Mit Blechmarken wird auch das Bier nach Feierabend bezahlt: „Wollt ihr euch antrinken, so tut es hier!“ Die Wirte, welche an die Firma einen erheblichen Pachtzins zahlten, versuchten sich so auf Kosten der Arbeiter zu sanieren. Zehn bis 15 Prozent des Gewinnes erhielten die Partieführer. Die Werksleiter tranken gratis. Ihre Arbeitskleidung mussten die Arbeiter beim Partieführer kaufen. Sie war ein Drittel teurer als beim Krämer in Inzersdorf. Wer auswärts kaufte, wurde entlassen! Die Blechwirtschaft in der Firma führte letztlich dazu, dass kaum ein Arbeiter wusste, mit welchem Betrag er aktuell bei seinem Partieführer in der Kreide stand. Auf Nachfrage hieß es in der Regel, dass immer noch eine Rechnung offen sei.
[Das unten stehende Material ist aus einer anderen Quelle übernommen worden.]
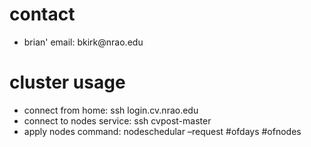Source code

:* contact
- brian' email: bkirk@nrao.edu
* cluster usage
- connect from home: ssh login.cv.nrao.edu
- connect to nodes service: ssh cvpost-master
- apply nodes command: nodeschedular --request #ofdays #ofnodes
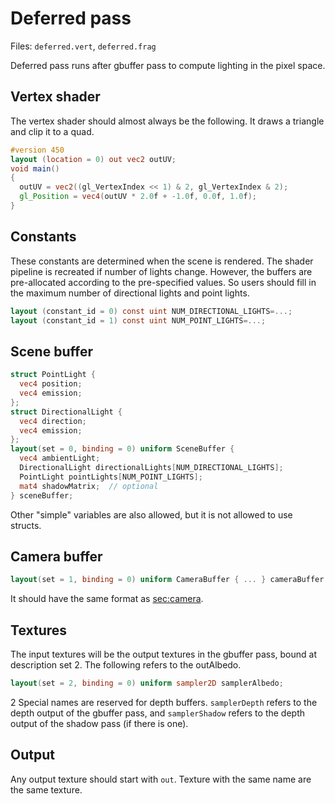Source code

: * Deferred pass
  Files: =deferred.vert=, =deferred.frag=

  Deferred pass runs after gbuffer pass to compute lighting in the pixel space.
  
** Vertex shader
  The vertex shader should almost always be the following. It draws a triangle and clip it to a quad.
#+begin_src glsl
#version 450 
layout (location = 0) out vec2 outUV;
void main() 
{
  outUV = vec2((gl_VertexIndex << 1) & 2, gl_VertexIndex & 2);
  gl_Position = vec4(outUV * 2.0f + -1.0f, 0.0f, 1.0f);
}
#+end_src

** Constants
   These constants are determined when the scene is rendered. The shader
   pipeline is recreated if number of lights change. However, the buffers are
   pre-allocated according to the pre-specified values. So users should fill in
   the maximum number of directional lights and point lights.
#+begin_src glsl
layout (constant_id = 0) const uint NUM_DIRECTIONAL_LIGHTS=...;
layout (constant_id = 1) const uint NUM_POINT_LIGHTS=...;
#+end_src

** Scene buffer
#+begin_src glsl
  struct PointLight {
    vec4 position;
    vec4 emission;
  };
  struct DirectionalLight {
    vec4 direction;
    vec4 emission;
  };
  layout(set = 0, binding = 0) uniform SceneBuffer {
    vec4 ambientLight;
    DirectionalLight directionalLights[NUM_DIRECTIONAL_LIGHTS];
    PointLight pointLights[NUM_POINT_LIGHTS];
    mat4 shadowMatrix;  // optional
  } sceneBuffer;
#+end_src

   Other "simple" variables are also allowed, but it is not allowed to use
   structs.
   
** Camera buffer
#+begin_src glsl
layout(set = 1, binding = 0) uniform CameraBuffer { ... } cameraBuffer;
#+end_src
It should have the same format as [[sec:camera]].

** Textures
   The input textures will be the output textures in the gbuffer pass, bound at
   description set 2. The following refers to the outAlbedo.
   
#+begin_src glsl
layout(set = 2, binding = 0) uniform sampler2D samplerAlbedo;
#+end_src

 2 Special names are reserved for depth buffers. =samplerDepth= refers to the
 depth output of the gbuffer pass, and =samplerShadow= refers to the depth
 output of the shadow pass (if there is one).

** Output
   Any output texture should start with =out=. Texture with the same name are
   the same texture.
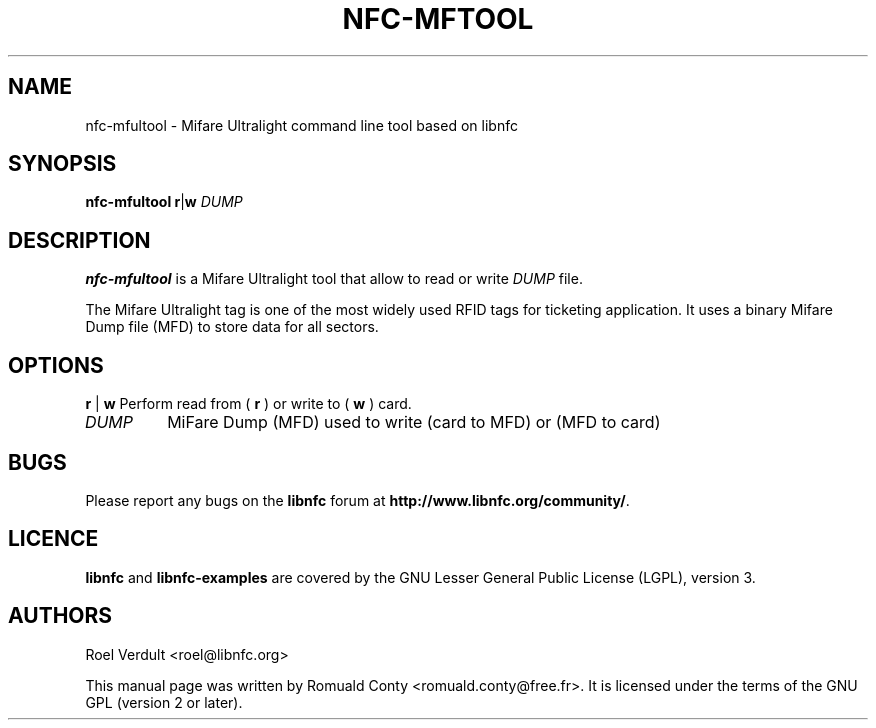 .TH NFC-MFTOOL 1 "Oct 06, 2009"
.SH NAME
nfc-mfultool \- Mifare Ultralight command line tool based on libnfc
.SH SYNOPSIS
.B nfc-mfultool
.RI \fR\fBr\fR|\fBw\fR
.IR DUMP

.SH DESCRIPTION
.B nfc-mfultool
is a Mifare Ultralight tool that allow to read or write
.IR DUMP
file.

The Mifare Ultralight tag is one of the most widely used RFID tags for ticketing application.
It uses a binary Mifare Dump file (MFD) to store data for all sectors.

.SH OPTIONS
.BR r " | " w
Perform read from (
.B r
) or write to (
.B w
) card.
.TP
.IR DUMP
MiFare Dump (MFD) used to write (card to MFD) or (MFD to card)


.SH BUGS
Please report any bugs on the
.B libnfc
forum at
.BR http://www.libnfc.org/community/ "."
.SH LICENCE
.B libnfc
and
.B libnfc-examples
are covered by the GNU Lesser General Public License (LGPL), version 3.
.SH AUTHORS
Roel Verdult <roel@libnfc.org>
.PP
This manual page was written by Romuald Conty <romuald.conty@free.fr>.
It is licensed under the terms of the GNU GPL (version 2 or later).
Außerhalb der Firma zu übernachten, war ebenfalls verboten: „Die Partieführer würden aber ihre Sklaven nicht ganz in der Hand haben, wenn diese abends auswärts schlafen gingen. Dabei müssen alle Arbeiter im Werke schlafen. Für die Ziegelschläger (Ziegelformer, A. d. A.) gibt es elende ‚Arbeiterhäuser‘. In jedem einzelnen Raum, sogenannten ‚Zimmern‘ dieser Hütten schlafen je drei, vier bis zehn Familien, Männer, Weiber, Kinder, alle durcheinander, untereinander, übereinander. Für diese Schlafhöhlen scheint die Gesellschaft sich noch ‚Wohnungsmiete‘ zahlen zu lassen, denn der Bericht des Gewerbeinspektors meldet 1884 von einem Mietzins von 56 bis 96 Gulden, der auf dem Wienerberg vorkommt.“ (Ebenda, S. 47).
Ledige schliefen zu 40, 50 oder 70 Personen in einer Baracke mit einem ausrangierten Ringofen. Der zehn Meter lange und acht Meter breite Raum war mit Holzpritschen und Stroh versehen. Decken gab es in dem von Wanzen und Läusen verseuchten Quartier nicht. Dafür mussten die eigenen dreckigen Kleider verwendet werden: „In einem dieser Schlafsäle, wo 50 Menschen schlafen, liegt in einer Ecke ein Ehepaar. Die Frau hat vor zwei Wochen in demselben Raum, in Gegenwart der 50 halbnackten, schmutzigen Männer, in diesem stinkenden Dunst entbunden!“ (Ebenda, S. 48).
Erst sechs Jahre nach Veröffentlichung dieses Berichtes änderte sich etwas an den Lebensbedingungen der Ziegelarbeiter. Im April 1895 kam es zum Generalstreik in den Ziegelwerken südlich von Wien. Nach dem Einschreiten der Polizei waren dreizehn Tote zu beklagen. Dreizehn Personen wurden festgenommen. Letztlich hatte der Ausstand aber Erfolg: Der Werktag wurde auf elf Stunden begrenzt, die Löhne erhöht. Die Sonntagsruhe musste eingehalten werden. Die Kinderarbeit wurde eingeschränkt. Das Blechgeld abgeschafft.